Question

A concave-convex lens of refractive index 1.5 and the radii of curvature of its surfaces are 30 cm, and 20 cm, respectively. The concave surface is upwards and is filled with a liquid of refractive index 1.3. The focal length of the liquid-glass combination will be

• A. -55 cm

Answer 1

Answer: (A)

The focal length of the liquid-glass combination is approximately -55 cm.

Answer 2

We can “build up” the combined refraction from the two surfaces that are in contact. (Here we adopt the following sign‐convention: distances measured in the direction of ray propagation are positive; a spherical surface has positive radius if its center of curvature is to the right of the vertex.)

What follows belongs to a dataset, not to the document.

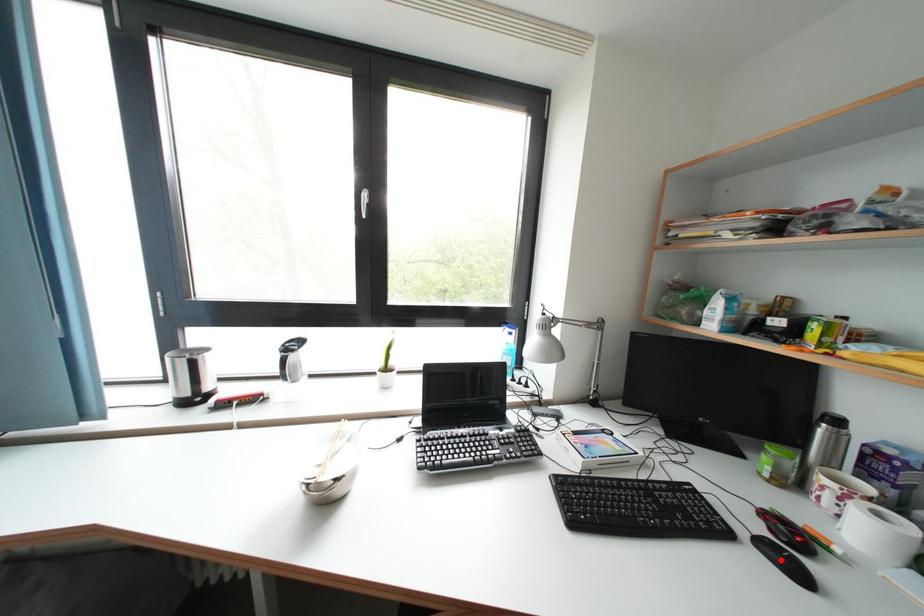
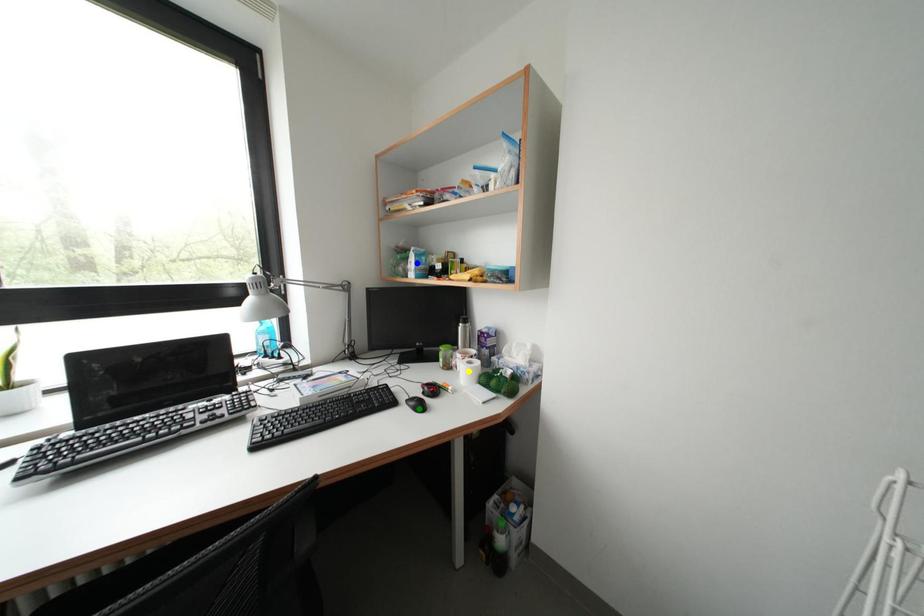
Question: I am providing you with two images of the same scene from different viewpoints. A red point is marked on the first image. You are given multiple points on the second image. Which mark in image 2 goes with the point in image 1?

The lens is made of glass (n₍glass₎ = 1.5). Its upper (concave) surface is in contact with a liquid of n₍liq₎ = 1.3 and has radius R₁ = 30 cm, while its lower (convex) surface is in air (n₍air₎ = 1) with R₂ = 20 cm.

For two “refracting surfaces in contact” the net power (in units of cm⁻¹) is obtained by “adding” the powers of the individual surfaces. For a spherical surface the power is given by

  Power = (n₂ – n₁)/R

(with the appropriate sign for R). Thus we have

  Power of 1st surface = (1.5 – 1.3)/30 = 0.2/30 = 0.00667 cm⁻¹
  Power of 2nd surface = (n_air – n_glass)/R₂ = (1 – 1.5)/20 = (–0.5)/20 = –0.025 cm⁻¹

So, the net power is

  Φ = 0.00667 – 0.025 = –0.01833 cm⁻¹.

When the final medium is air (n = 1) the effective focal length (with the proper sign) is given by

  f = 1/Φ = 1/(–0.01833) ≈ –54.55 cm.

A negative focal length means that, as seen from the incident (liquid) side the combination is diverging. (If one wishes to express the answer to two‐significant–figures one may write –55 cm.)

Core Explanation:

1. For the first interface (liquid→glass):
     Power₁ = (1.5 – 1.3)/30 = 0.00667 cm⁻¹.

2. For the second interface (glass→air):
     Power₂ = (1 – 1.5)/20 = –0.025 cm⁻¹.

3. Net power:
     Φ = 0.00667 – 0.025 = –0.01833 cm⁻¹
     Effective focal length: f = 1/Φ ≈ –54.55 cm.